▶ **Excerpt to read**
Determining the type of error and its place in the text

54 views Asked by At

I have an Excel file with thousands of rows containing information about the fulfilment of a contract. The data is loaded into the system using a template. But sometimes the template is filled out incorrectly and the row with the fulfilment information is filled out with errors.

The correct template looks like this: Object_№_(number)_Serviced_(dd.mm.YYYY)_Fulfilment_of_obligations_under_agr._№_90/11/122_dated_20.10.2010,_VAT_exempt.

Now I need to check all the thousands of contract descriptions and write in an additional column what error is made and at what place (or after which word) it is contained.

For example,

original information text_verification
Object № 1001 Serviced 30.11.2023 Fulfilment of obligations under agr. № 90/11/122 dated 20.10.2010, VAT exempt. OK
Object № 10023__Serviced 30.11.2023 Fulfilment of obligations under agr. №90/11/122 dated 20.10.2010, VAT exempt. double space after 10023, no space after "№" sign
Object № 100221 Serviced 30.11.2023 Fulfilment of obligations under agr. № 90/11/122 dated 20.10.2010, VAT exempt No full stop at the end

So far, I've only been able to determine if the template is correctly populated to output information or not. Using regular expressions.

template = 'Object № \d+ Serviced (0[1-9]|[12][0-9]|3[01])\.(0[1-9]|1[0-2])\.(20\d\d) Fulfilment of obligations under agr. № 90\/11\/122 dated 20.10.2010, VAT exempt.'

new_col = []
for index, row in df.iterrows():
    if re.match(template, row['original information']):
        new_col.append('OK')
    else:
        new_col.append('not OK')

df = df.assign(text_verification=new_col)

▶ **Extracted data**

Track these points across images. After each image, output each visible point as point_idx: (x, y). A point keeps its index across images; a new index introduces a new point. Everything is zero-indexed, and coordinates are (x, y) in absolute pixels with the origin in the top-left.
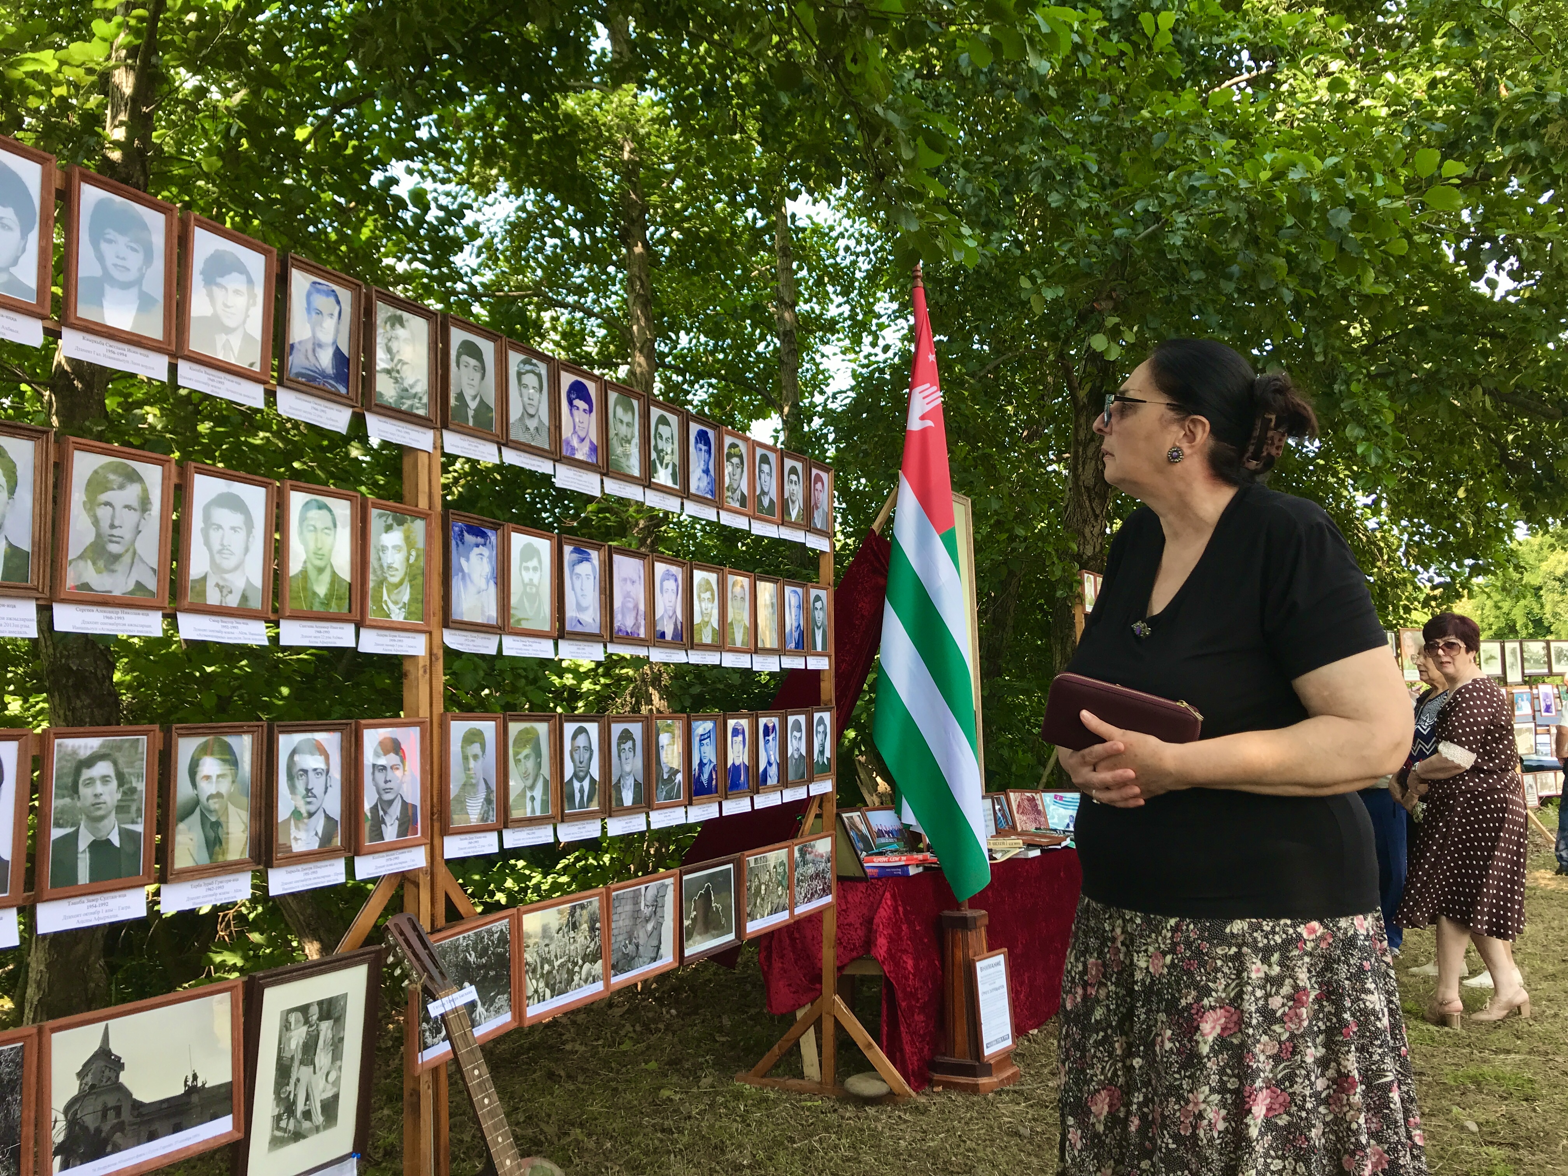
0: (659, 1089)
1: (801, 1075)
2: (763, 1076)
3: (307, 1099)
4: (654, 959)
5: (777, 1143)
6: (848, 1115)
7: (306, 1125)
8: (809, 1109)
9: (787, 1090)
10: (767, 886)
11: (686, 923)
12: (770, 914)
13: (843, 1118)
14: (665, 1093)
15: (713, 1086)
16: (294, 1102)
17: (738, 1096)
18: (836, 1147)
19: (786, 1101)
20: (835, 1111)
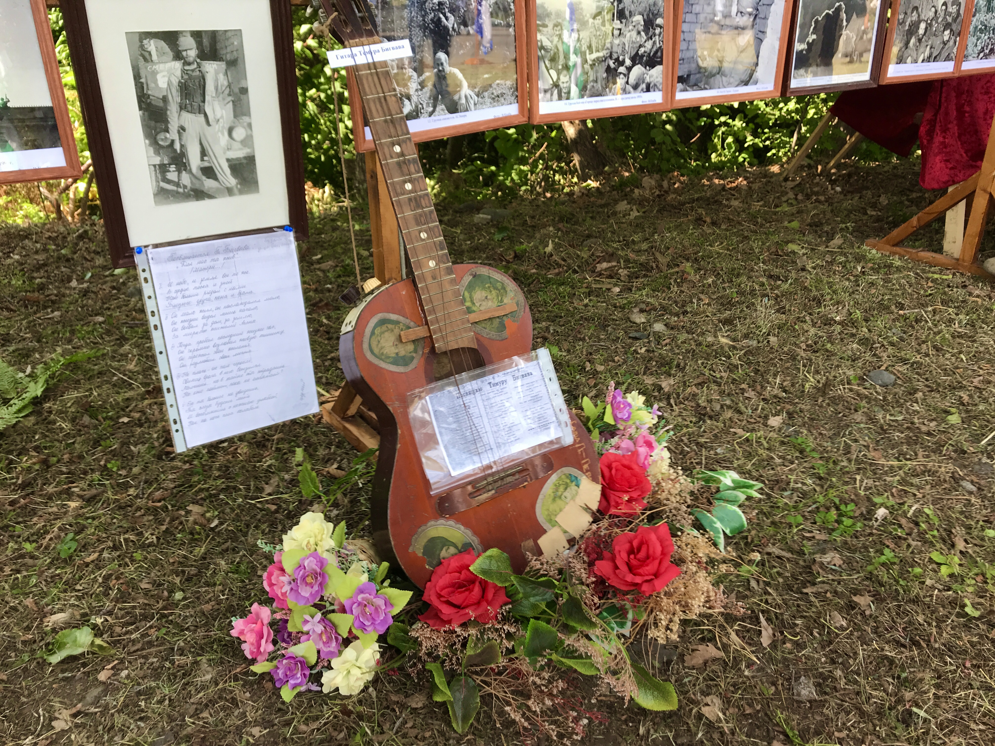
0: (787, 243)
1: (939, 250)
2: (894, 246)
3: (203, 153)
4: (746, 83)
5: (884, 308)
6: (977, 292)
7: (209, 184)
8: (934, 281)
9: (918, 261)
10: (929, 26)
11: (799, 46)
12: (928, 60)
13: (970, 294)
14: (792, 247)
15: (839, 247)
16: (183, 154)
17: (860, 258)
18: (951, 321)
19: (910, 270)
20: (965, 287)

▶ **Task to carry out**
From the post on checking contract descriptions, return everything from "template = 'Object" down to "new_col.append('OK')" without changing a word. Work only from the text on the contract template check.

▶ **Answer to this exercise**
template = 'Object № \d+ Serviced (0[1-9]|[12][0-9]|3[01])\.(0[1-9]|1[0-2])\.(20\d\d) Fulfilment of obligations under agr. № 90\/11\/122 dated 20.10.2010, VAT exempt.'

new_col = []
for index, row in df.iterrows():
    if re.match(template, row['original information']):
        new_col.append('OK')